== DATA SECTION
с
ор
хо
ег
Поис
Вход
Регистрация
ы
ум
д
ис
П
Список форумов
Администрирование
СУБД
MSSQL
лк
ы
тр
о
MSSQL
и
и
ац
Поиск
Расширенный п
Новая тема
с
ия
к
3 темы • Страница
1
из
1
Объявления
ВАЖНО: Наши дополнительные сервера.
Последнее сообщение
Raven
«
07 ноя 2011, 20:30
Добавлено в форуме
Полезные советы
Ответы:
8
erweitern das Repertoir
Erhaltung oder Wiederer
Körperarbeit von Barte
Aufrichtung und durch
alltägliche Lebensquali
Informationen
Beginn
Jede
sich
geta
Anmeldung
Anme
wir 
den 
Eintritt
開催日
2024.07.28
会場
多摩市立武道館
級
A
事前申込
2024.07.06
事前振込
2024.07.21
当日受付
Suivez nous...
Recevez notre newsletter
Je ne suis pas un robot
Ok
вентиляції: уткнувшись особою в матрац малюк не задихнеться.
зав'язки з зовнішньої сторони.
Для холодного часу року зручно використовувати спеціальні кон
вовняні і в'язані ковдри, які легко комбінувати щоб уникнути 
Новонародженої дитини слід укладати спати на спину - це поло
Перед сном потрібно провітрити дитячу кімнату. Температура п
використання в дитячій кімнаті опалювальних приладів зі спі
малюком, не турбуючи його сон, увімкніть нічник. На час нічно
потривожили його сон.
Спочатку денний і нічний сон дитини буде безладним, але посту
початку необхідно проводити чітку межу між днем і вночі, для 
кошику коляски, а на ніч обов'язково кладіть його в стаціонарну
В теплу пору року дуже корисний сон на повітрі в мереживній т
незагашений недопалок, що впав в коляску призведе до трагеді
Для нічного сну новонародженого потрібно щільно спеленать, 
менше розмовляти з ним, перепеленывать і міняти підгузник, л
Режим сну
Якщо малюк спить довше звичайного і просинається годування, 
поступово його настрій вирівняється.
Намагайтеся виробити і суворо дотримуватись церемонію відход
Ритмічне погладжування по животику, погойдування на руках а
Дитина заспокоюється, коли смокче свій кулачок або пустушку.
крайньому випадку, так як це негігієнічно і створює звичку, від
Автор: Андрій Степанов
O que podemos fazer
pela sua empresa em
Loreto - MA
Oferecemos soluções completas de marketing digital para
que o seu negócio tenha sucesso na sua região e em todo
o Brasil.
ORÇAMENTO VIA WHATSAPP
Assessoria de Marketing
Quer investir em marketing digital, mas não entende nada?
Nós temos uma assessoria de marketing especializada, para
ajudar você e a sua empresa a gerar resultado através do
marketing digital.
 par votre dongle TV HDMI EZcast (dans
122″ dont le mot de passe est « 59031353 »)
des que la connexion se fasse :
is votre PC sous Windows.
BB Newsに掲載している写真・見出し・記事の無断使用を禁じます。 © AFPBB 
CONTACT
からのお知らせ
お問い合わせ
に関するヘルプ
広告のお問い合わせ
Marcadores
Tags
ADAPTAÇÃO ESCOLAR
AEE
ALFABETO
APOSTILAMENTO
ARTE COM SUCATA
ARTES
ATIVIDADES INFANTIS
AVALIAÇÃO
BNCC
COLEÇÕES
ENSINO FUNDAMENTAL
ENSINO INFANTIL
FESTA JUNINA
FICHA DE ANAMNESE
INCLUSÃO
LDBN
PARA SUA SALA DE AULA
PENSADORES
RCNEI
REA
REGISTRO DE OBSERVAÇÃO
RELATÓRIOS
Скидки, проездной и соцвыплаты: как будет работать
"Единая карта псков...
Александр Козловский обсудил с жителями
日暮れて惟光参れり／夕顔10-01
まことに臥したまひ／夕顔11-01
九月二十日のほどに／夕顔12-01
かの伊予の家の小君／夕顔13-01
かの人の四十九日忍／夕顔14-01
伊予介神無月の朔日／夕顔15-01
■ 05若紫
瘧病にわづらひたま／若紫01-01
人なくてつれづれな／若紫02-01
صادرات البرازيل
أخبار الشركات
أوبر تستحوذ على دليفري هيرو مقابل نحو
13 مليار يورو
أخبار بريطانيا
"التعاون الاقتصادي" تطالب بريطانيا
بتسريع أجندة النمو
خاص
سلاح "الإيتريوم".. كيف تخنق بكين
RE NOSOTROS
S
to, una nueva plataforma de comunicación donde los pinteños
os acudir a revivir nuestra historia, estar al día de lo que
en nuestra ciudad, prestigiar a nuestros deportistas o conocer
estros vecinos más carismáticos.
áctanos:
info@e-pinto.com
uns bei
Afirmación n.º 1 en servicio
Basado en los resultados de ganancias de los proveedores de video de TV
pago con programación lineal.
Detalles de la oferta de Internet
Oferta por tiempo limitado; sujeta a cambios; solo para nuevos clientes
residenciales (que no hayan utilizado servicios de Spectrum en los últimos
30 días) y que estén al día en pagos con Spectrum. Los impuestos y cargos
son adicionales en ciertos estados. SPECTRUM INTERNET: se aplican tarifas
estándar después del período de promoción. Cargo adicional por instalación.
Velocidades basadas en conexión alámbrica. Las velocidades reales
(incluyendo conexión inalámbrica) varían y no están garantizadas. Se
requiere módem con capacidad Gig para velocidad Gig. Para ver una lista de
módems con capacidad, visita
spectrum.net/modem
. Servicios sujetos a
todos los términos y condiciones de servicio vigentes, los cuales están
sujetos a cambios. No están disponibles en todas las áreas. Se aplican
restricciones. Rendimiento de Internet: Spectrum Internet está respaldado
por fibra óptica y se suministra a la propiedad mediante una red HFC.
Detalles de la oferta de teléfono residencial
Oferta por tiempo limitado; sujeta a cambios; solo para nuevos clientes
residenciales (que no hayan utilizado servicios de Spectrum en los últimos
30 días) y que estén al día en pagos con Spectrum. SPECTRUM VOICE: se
====
◆ **THE PROBLEM**:
Write out every line, unchanged, from the one containing "Servicios sujetos a" through the closing line of the data.

◆ **FINISHED TASK**:
. Servicios sujetos a
todos los términos y condiciones de servicio vigentes, los cuales están
sujetos a cambios. No están disponibles en todas las áreas. Se aplican
restricciones. Rendimiento de Internet: Spectrum Internet está respaldado
por fibra óptica y se suministra a la propiedad mediante una red HFC.
Detalles de la oferta de teléfono residencial
Oferta por tiempo limitado; sujeta a cambios; solo para nuevos clientes
residenciales (que no hayan utilizado servicios de Spectrum en los últimos
30 días) y que estén al día en pagos con Spectrum. SPECTRUM VOICE: se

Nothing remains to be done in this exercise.